Certains défenseurs du revenu universel le voient comme une « voie capitaliste vers le communisme » mais cela réduit la perspective communiste à une simple répartition des richesses, sans défendre un autre projet de société. Au lieu de transformer radicalement les rapports de travail dans les entreprises, de demander la planification de l’économie ou la démocratie sociale dans les entreprises, ils entretiennent l’illusion d’une « bonne réforme » pour en finir avec la pauvreté, la crise écologique, ou l’exploitation capitaliste.

Le revenu universel est don une mauvaise réponse à un faux problème. Cette revendication en dit moins sur les transformations du travail que sur l’abandon par la gauche de l’espoir et de l’ambition de construire une société radicalement différente.

Grâce au droit du travail, aux syndicats et à la négociation collective, des progrès ont été faits pour la démocratie au travail mais ils sont loin d’être suffisants. Le contrat de travail consacre toujours un lien de subordination entre le salarié et l’employeur.
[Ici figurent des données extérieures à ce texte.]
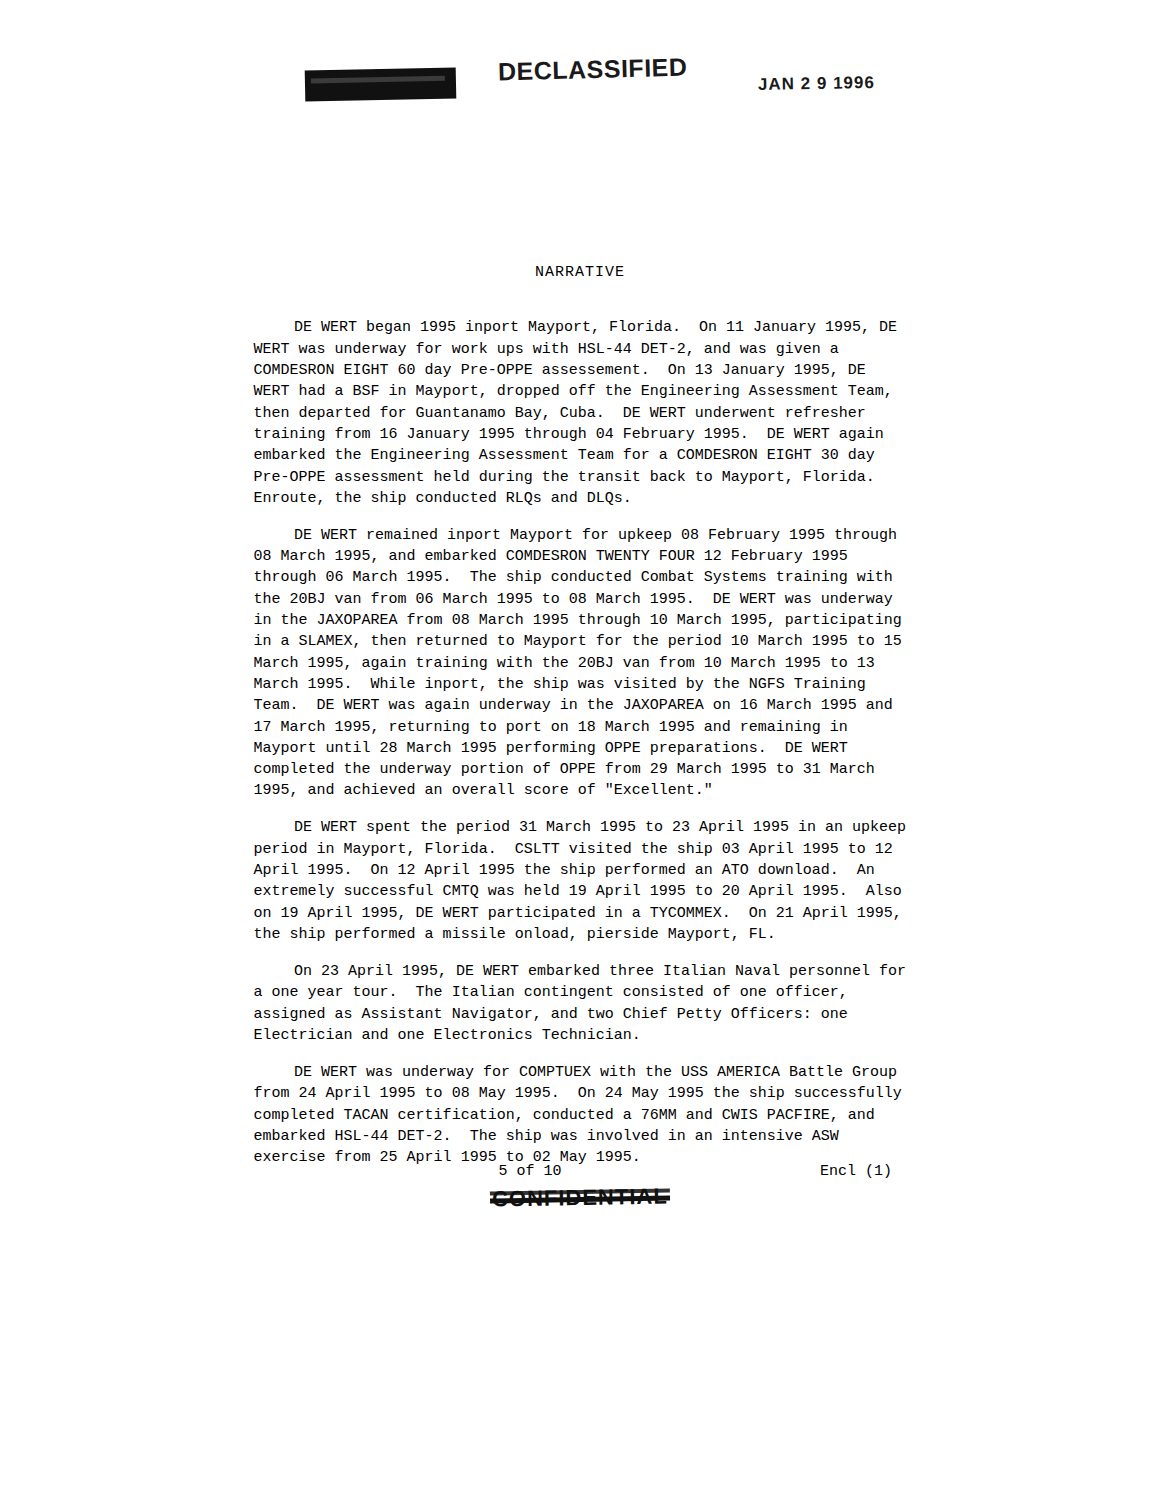DECLASSIFIED
JAN 2 9 1996
NARRATIVE
DE WERT began 1995 inport Mayport, Florida. On 11 January 1995, DE WERT was underway for work ups with HSL-44 DET-2, and was given a COMDESRON EIGHT 60 day Pre-OPPE assessement. On 13 January 1995, DE WERT had a BSF in Mayport, dropped off the Engineering Assessment Team, then departed for Guantanamo Bay, Cuba. DE WERT underwent refresher training from 16 January 1995 through 04 February 1995. DE WERT again embarked the Engineering Assessment Team for a COMDESRON EIGHT 30 day Pre-OPPE assessment held during the transit back to Mayport, Florida. Enroute, the ship conducted RLQs and DLQs.
DE WERT remained inport Mayport for upkeep 08 February 1995 through 08 March 1995, and embarked COMDESRON TWENTY FOUR 12 February 1995 through 06 March 1995. The ship conducted Combat Systems training with the 20BJ van from 06 March 1995 to 08 March 1995. DE WERT was underway in the JAXOPAREA from 08 March 1995 through 10 March 1995, participating in a SLAMEX, then returned to Mayport for the period 10 March 1995 to 15 March 1995, again training with the 20BJ van from 10 March 1995 to 13 March 1995. While inport, the ship was visited by the NGFS Training Team. DE WERT was again underway in the JAXOPAREA on 16 March 1995 and 17 March 1995, returning to port on 18 March 1995 and remaining in Mayport until 28 March 1995 performing OPPE preparations. DE WERT completed the underway portion of OPPE from 29 March 1995 to 31 March 1995, and achieved an overall score of "Excellent."
DE WERT spent the period 31 March 1995 to 23 April 1995 in an upkeep period in Mayport, Florida. CSLTT visited the ship 03 April 1995 to 12 April 1995. On 12 April 1995 the ship performed an ATO download. An extremely successful CMTQ was held 19 April 1995 to 20 April 1995. Also on 19 April 1995, DE WERT participated in a TYCOMMEX. On 21 April 1995, the ship performed a missile onload, pierside Mayport, FL.
On 23 April 1995, DE WERT embarked three Italian Naval personnel for a one year tour. The Italian contingent consisted of one officer, assigned as Assistant Navigator, and two Chief Petty Officers: one Electrician and one Electronics Technician.
DE WERT was underway for COMPTUEX with the USS AMERICA Battle Group from 24 April 1995 to 08 May 1995. On 24 May 1995 the ship successfully completed TACAN certification, conducted a 76MM and CWIS PACFIRE, and embarked HSL-44 DET-2. The ship was involved in an intensive ASW exercise from 25 April 1995 to 02 May 1995.
5 of 10 Encl (1)
CONFIDENTIAL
La démocratie politique et la démocratie économique semblent toujours antinomiques : la première s’arrête aux portes des entreprises.

Pour l’auteur, les propositions dans ce sens ne vont pas assez loin. Plutôt que de rééquilibrer le pouvoir entre salariés et actionnaires, il faudrait envisager le contrôle des entreprises par les salariés, comme véritable démocratisation du travail. Les travailleurs pourraient ainsi décider librement du contenu et du sens du travail, et lui donner d’autres buts que l’accumulation de profits.

Quelques mots enthousiasmants tirés de la conclusion :

Cela reviendrait à décider collectivement ce que l’on produit et comment, à choisir démocratiquement quelles technologies utiliser, comment répartir le temps de travail entre tous et ainsi résorber la précarité et le chômage. Quand les travailleurs décident entre eux ce qu’ils vont produire et comment ils vont le produire, le travail acquiert une dimension politique, ce n’est plus de l’exploitation. Et il devient, par sa dimension politique, un outil d’émancipation. On voit donc que la question du contrôle et celle de la lutte pour une vie qui ne soit pas soumise au travail sont liées : la lutte pour un temps doublement libre (libéré du travail et du capital) peut devenir une perspective joyeuse pour le mouvement social, loin des calculs budgétaires qu’implique nécessairement le revenu universel, ou de la démission individuelle que représente le refus du travail.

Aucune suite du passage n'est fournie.